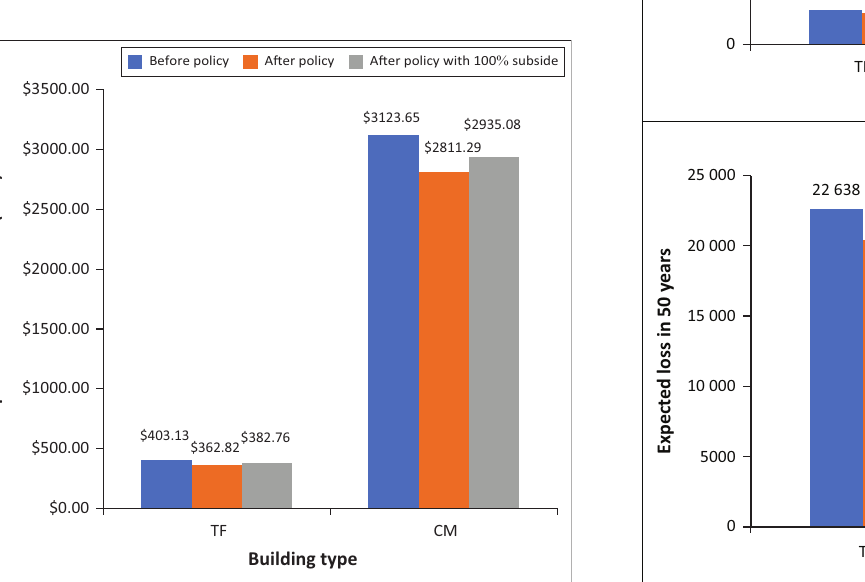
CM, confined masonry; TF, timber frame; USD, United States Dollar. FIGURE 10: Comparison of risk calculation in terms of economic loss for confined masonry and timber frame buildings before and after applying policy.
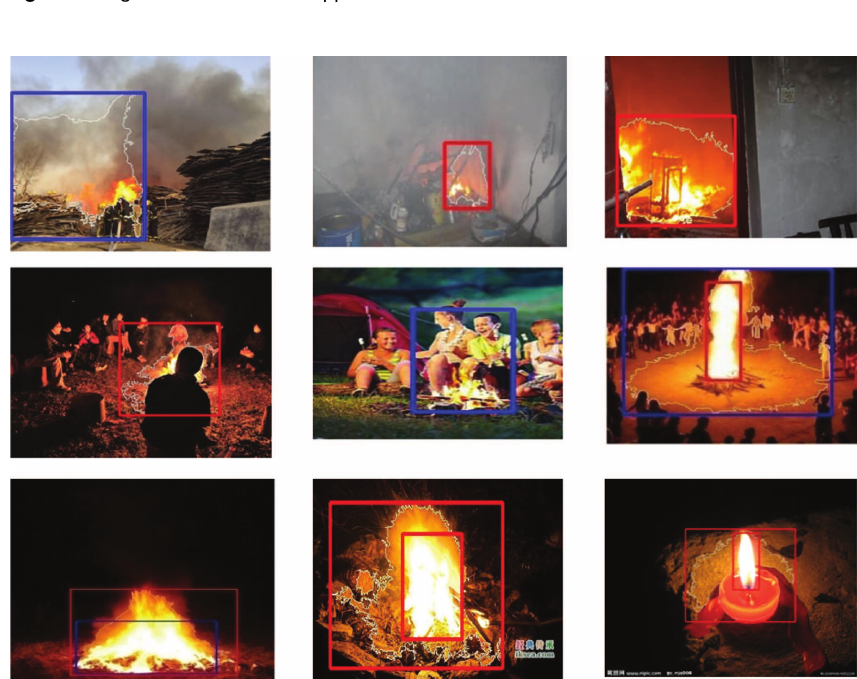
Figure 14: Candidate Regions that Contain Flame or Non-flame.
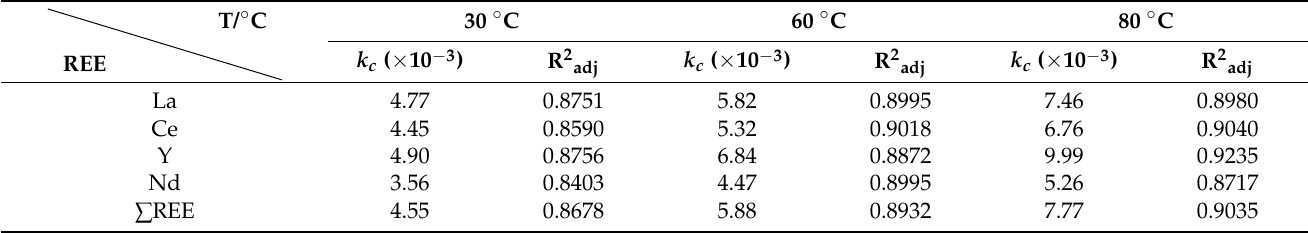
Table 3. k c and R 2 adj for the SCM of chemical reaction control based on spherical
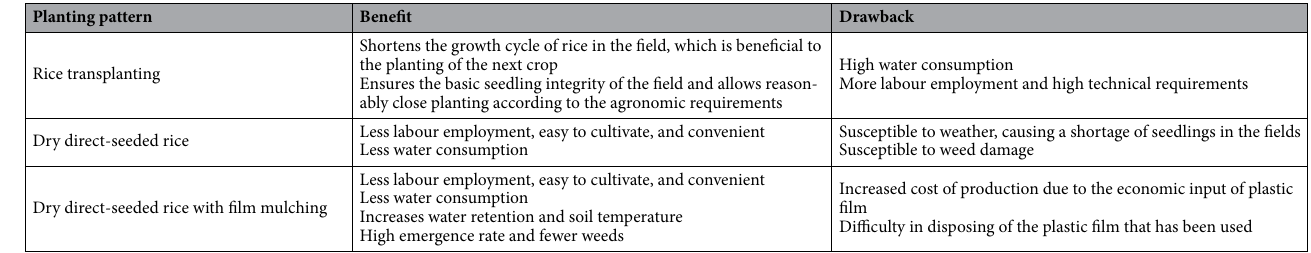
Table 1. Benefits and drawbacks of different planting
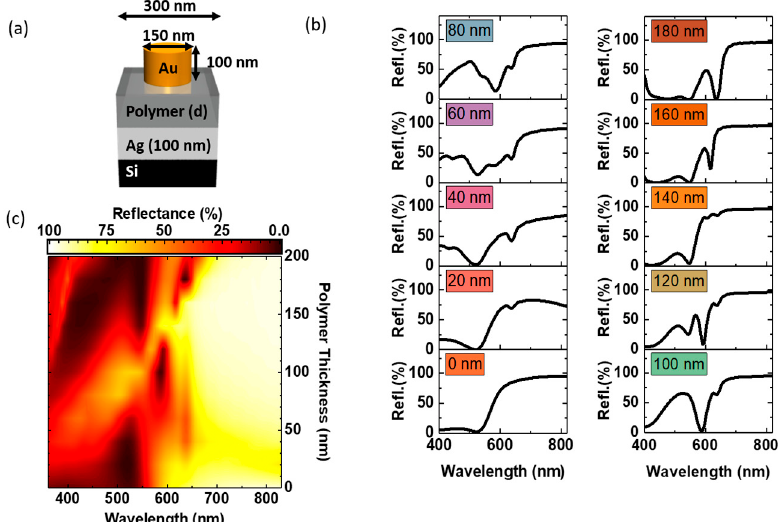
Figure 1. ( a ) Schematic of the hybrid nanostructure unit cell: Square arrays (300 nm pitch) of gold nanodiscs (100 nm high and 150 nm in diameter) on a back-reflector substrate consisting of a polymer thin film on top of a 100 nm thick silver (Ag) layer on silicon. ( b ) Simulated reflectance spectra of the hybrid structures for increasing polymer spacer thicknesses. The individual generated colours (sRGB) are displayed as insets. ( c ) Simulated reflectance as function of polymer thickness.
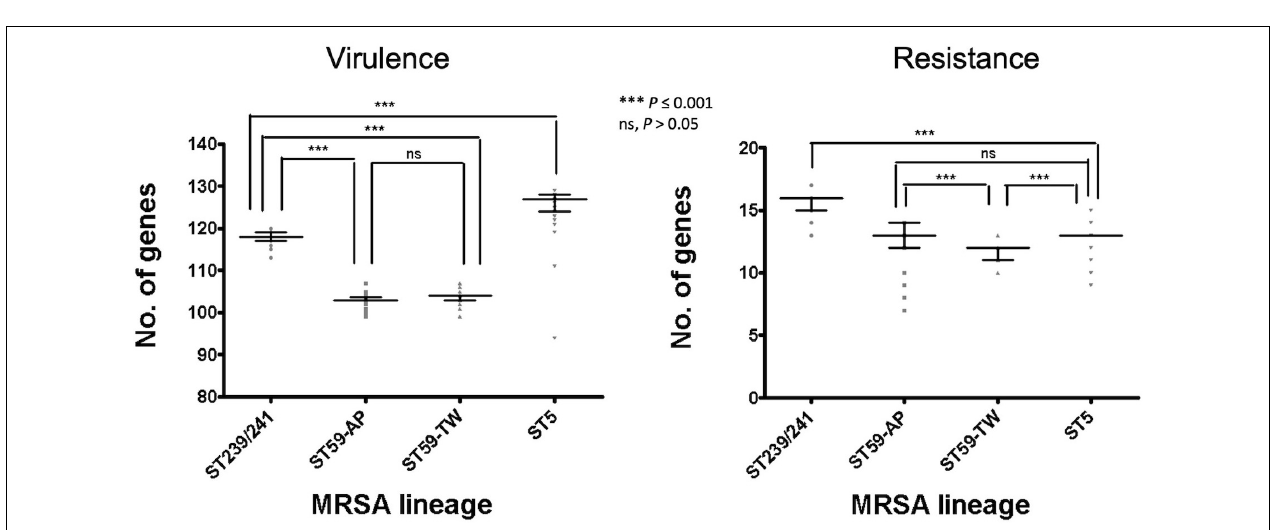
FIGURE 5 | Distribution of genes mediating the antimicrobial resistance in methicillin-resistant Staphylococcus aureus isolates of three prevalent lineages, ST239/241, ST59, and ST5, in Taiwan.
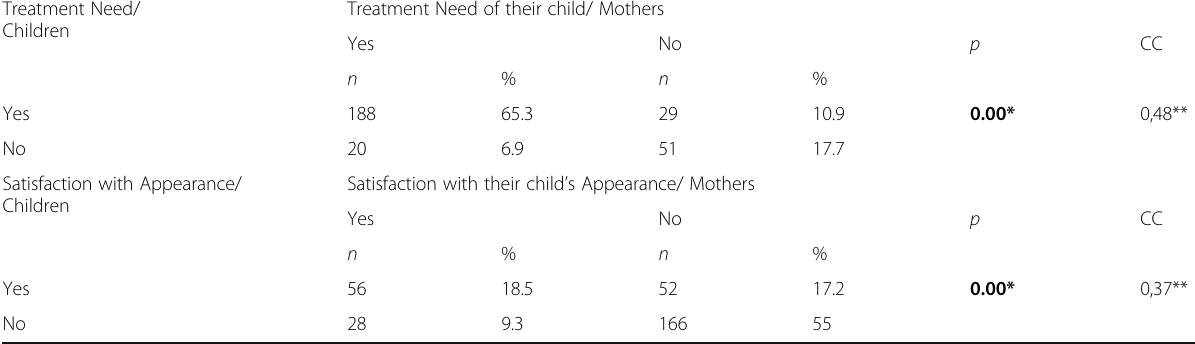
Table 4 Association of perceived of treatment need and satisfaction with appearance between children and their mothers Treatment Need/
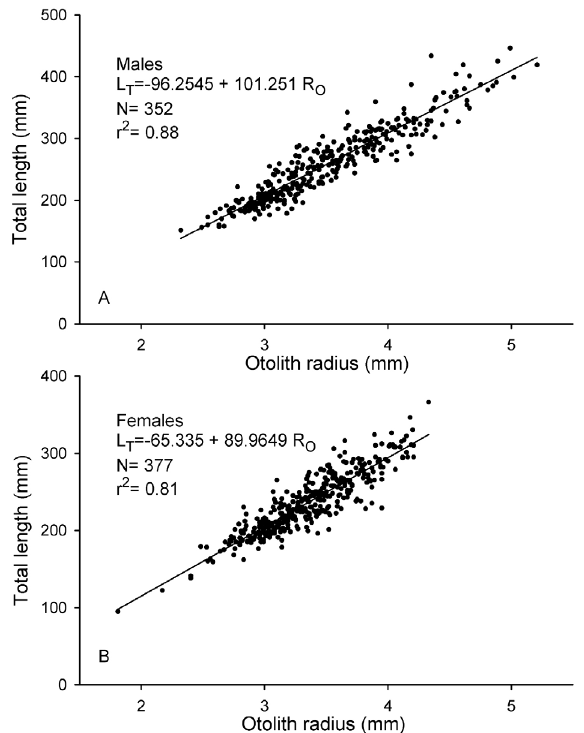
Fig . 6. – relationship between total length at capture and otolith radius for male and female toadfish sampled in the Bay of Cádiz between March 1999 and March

- _WHAT THE TASK REQUIRES_
Go through the records above and return each line in which the word "Table" occurs.

- _RESPONSE BOX_
Table 3. k c and R 2 adj for the SCM of chemical reaction control based on spherical
Table 1. Benefits and drawbacks of different planting
Table 4 Association of perceived of treatment need and satisfaction with appearance between children and their mothers Treatment Need/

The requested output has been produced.